§ **RECORDS TO USE**:
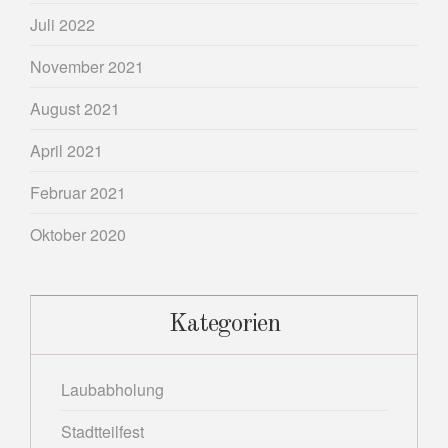
Juli 2022
November 2021
August 2021
April 2021
Februar 2021
Oktober 2020
Kategorien
Laubabholung
Stadtteilfest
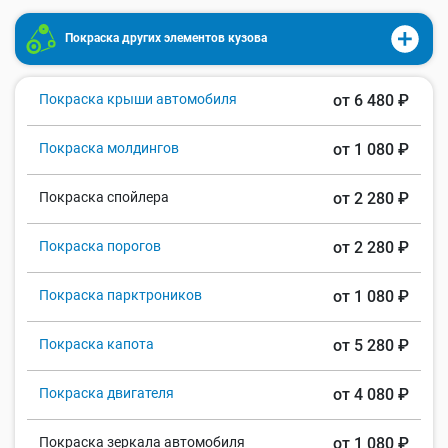
Покраска других элементов кузова
Покраска крыши автомобиля
от 6 480 ₽
Покраска молдингов
от 1 080 ₽
Покраска спойлера
от 2 280 ₽
Покраска порогов
от 2 280 ₽
Покраска парктроников
от 1 080 ₽
Покраска капота
от 5 280 ₽
Покраска двигателя
от 4 080 ₽
Покраска зеркала автомобиля
от 1 080 ₽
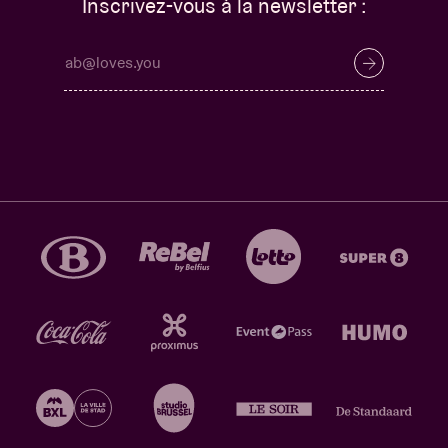
Inscrivez-vous à la newsletter :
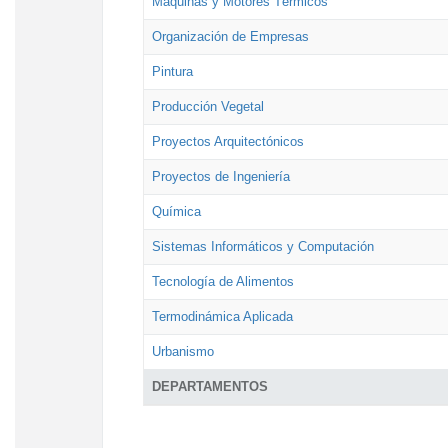
Máquinas y Motores Térmicos
Organización de Empresas
Pintura
Producción Vegetal
Proyectos Arquitectónicos
Proyectos de Ingeniería
Química
Sistemas Informáticos y Computación
Tecnología de Alimentos
Termodinámica Aplicada
Urbanismo
DEPARTAMENTOS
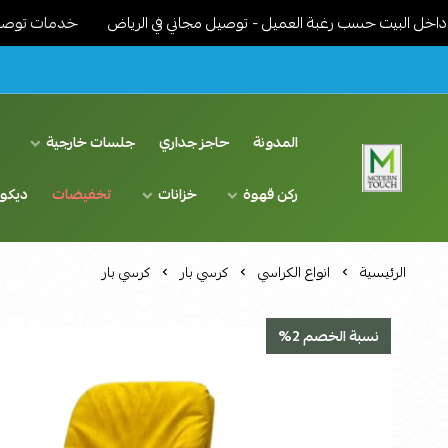
يت حسب رغبة العميل - توصيل مجاني في الرياض
خدمات توصيل مميزة -
المدونة
حاجز جداري
جلسات خارجية
د
ركن قهوة
خزانات
تخفيضات
ديكو
اثاث مودرن لمسة عصرية
الرئيسية
انواع الكراسي
كرسي بار
كرسي بار
نسبة الخصم 2%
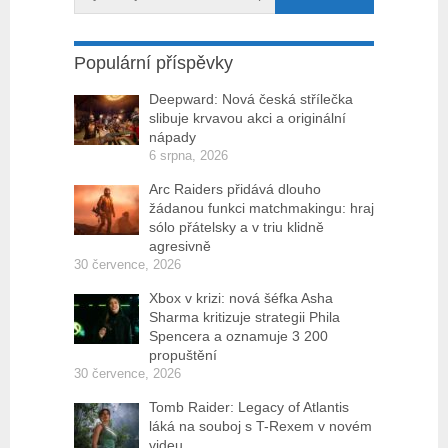
Populární příspěvky
Deepward: Nová česká střílečka
slibuje krvavou akci a originální
nápady
6 srpna, 2026
Arc Raiders přidává dlouho
žádanou funkci matchmakingu: hraj
sólo přátelsky a v triu klidně
agresivně
30 července, 2026
Xbox v krizi: nová šéfka Asha
Sharma kritizuje strategii Phila
Spencera a oznamuje 3 200
propuštění
30 července, 2026
Tomb Raider: Legacy of Atlantis
láká na souboj s T-Rexem v novém
videu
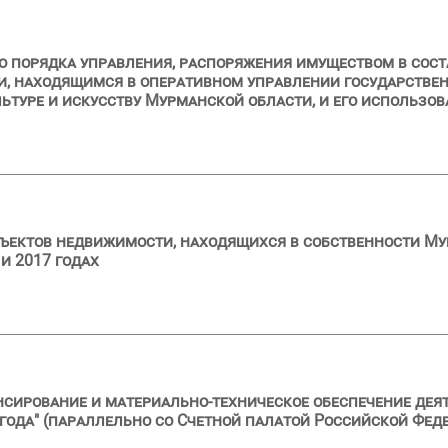
 порядка управления, распоряжения имуществом в сост
и, находящимся в оперативном управлении государстве
туре и искусству Мурманской области, и его использова
ъектов недвижимости, находящихся в собственности Му
и 2017 годах
нсирование и материально-техническое обеспечение деят
 года" (параллельно со Счетной палатой Российской Фед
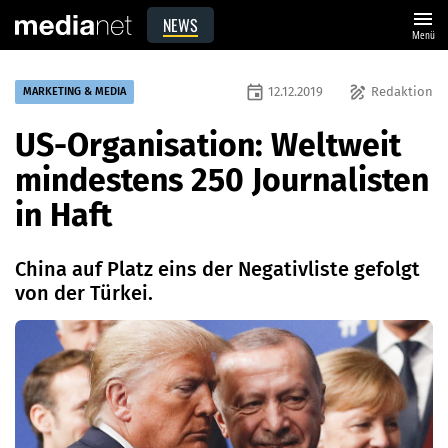
menu
NEWS
Menü
event
draw
12.12.2019
Redaktion
MARKETING & MEDIA
US-Organisation: Weltweit
mindestens 250 Journalisten
in Haft
China auf Platz eins der Negativliste gefolgt
von der Türkei.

§ **TASK ITEM**: From the data above, count the lines that contain "автомобиля" and write only that count.

§ **EXERCISE OUTPUT**: 2